IMA accepts technically sound and scientifically rigorous research in the interdisciplinary field of imaging, including relevant algorithmic research and hardware and software development, and their applications relevant to medical research. The journal provides a platform to publish original research in structural and functional imaging.
The journal is also open to imaging studies of the human body and on animals that describe novel diagnostic imaging and analyses methods. Technical, theoretical, and clinical research in both normal and clinical populations is encouraged.
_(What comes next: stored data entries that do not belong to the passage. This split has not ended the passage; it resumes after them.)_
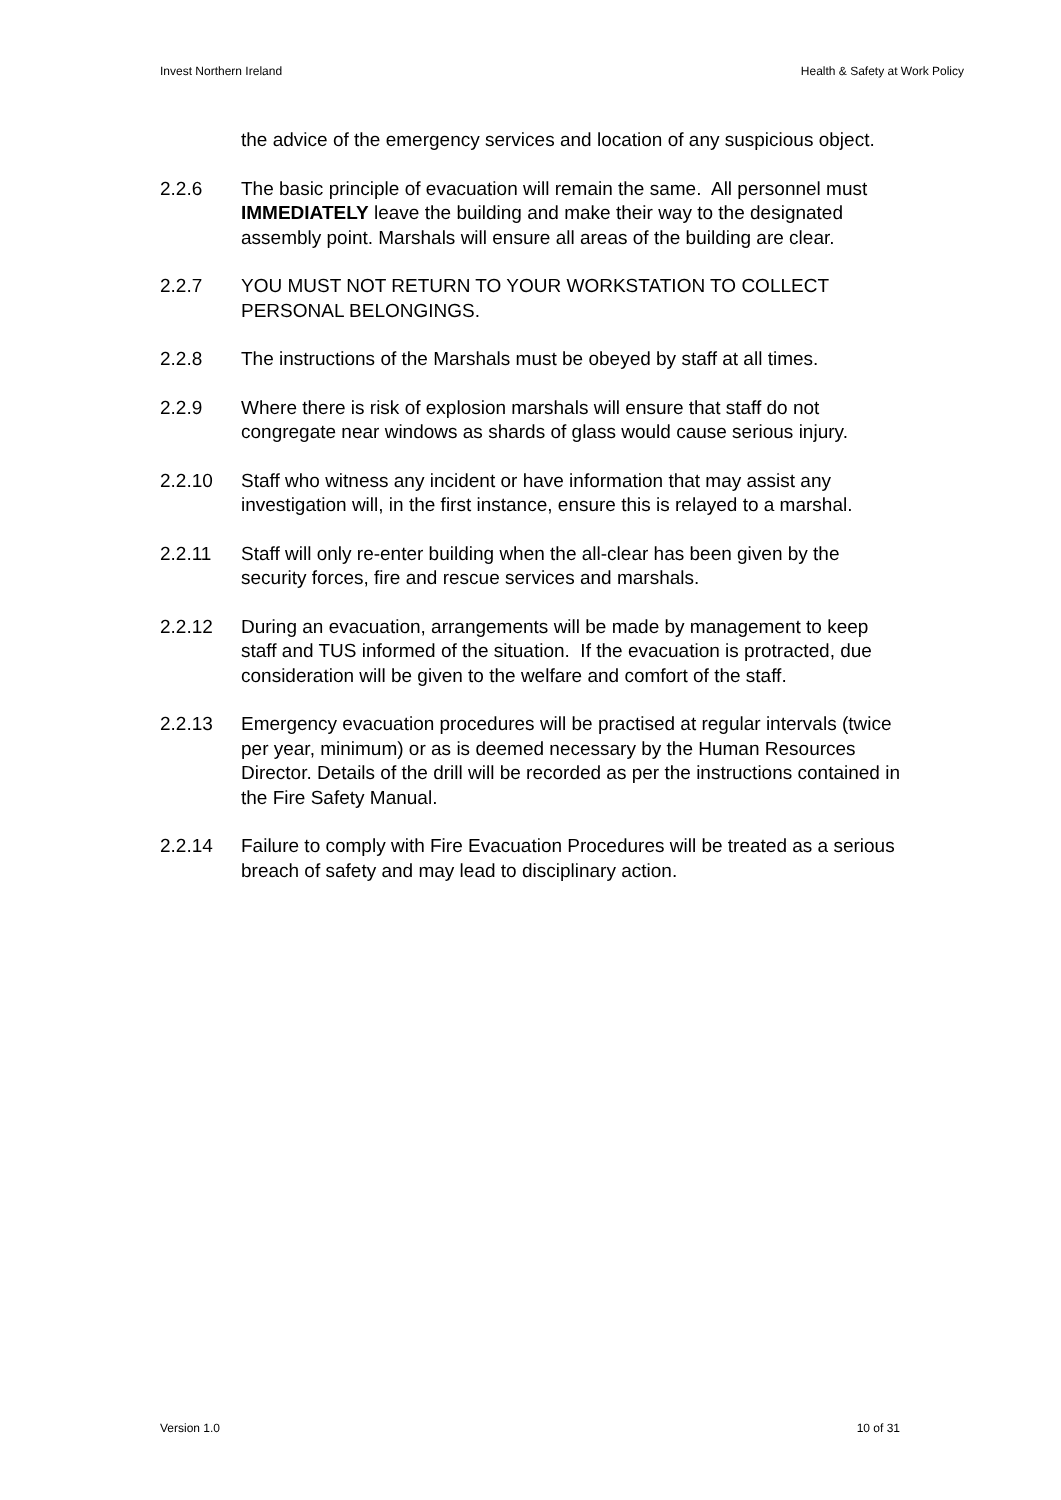Invest Northern Ireland Health & Safety at Work Policy
the advice of the emergency services and location of any suspicious object.
2.2.6 The basic principle of evacuation will remain the same. All personnel must IMMEDIATELY leave the building and make their way to the designated assembly point. Marshals will ensure all areas of the building are clear.
2.2.7 YOU MUST NOT RETURN TO YOUR WORKSTATION TO COLLECT PERSONAL BELONGINGS.
2.2.8 The instructions of the Marshals must be obeyed by staff at all times.
2.2.9 Where there is risk of explosion marshals will ensure that staff do not congregate near windows as shards of glass would cause serious injury.
2.2.10 Staff who witness any incident or have information that may assist any investigation will, in the first instance, ensure this is relayed to a marshal.
2.2.11 Staff will only re-enter building when the all-clear has been given by the security forces, fire and rescue services and marshals.
2.2.12 During an evacuation, arrangements will be made by management to keep staff and TUS informed of the situation. If the evacuation is protracted, due consideration will be given to the welfare and comfort of the staff.
2.2.13 Emergency evacuation procedures will be practised at regular intervals (twice per year, minimum) or as is deemed necessary by the Human Resources Director. Details of the drill will be recorded as per the instructions contained in the Fire Safety Manual.
2.2.14 Failure to comply with Fire Evacuation Procedures will be treated as a serious breach of safety and may lead to disciplinary action.
Version 1.0 10 of 31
Submissions describing methods, software, databases, replication studies as well as negative results are also considered.
The scope of the journal includes, but is not limited to, the following in the context of biomedical research:
Imaging and neuro-imaging modalities: structural MRI, functional MRI, PET, SPECT, CT, ultrasound, EEG, MEG, NIRS etc.;
Neuromodulation and brain stimulation techniques such as TMS and tDCS;
Software and hardware for imaging, especially related to human and animal health;
Image segmentation in normal and clinical populations;
Pattern analysis and classification using machine learning techniques;
Computational modeling and analysis;
Brain connectivity and connectomics;
Systems-level characterization of brain function;
Neural networks and neurorobotics;
Computer vision, based on human/animal physiology;
Brain-computer interface (BCI) technology;
Big data, databasing and data mining.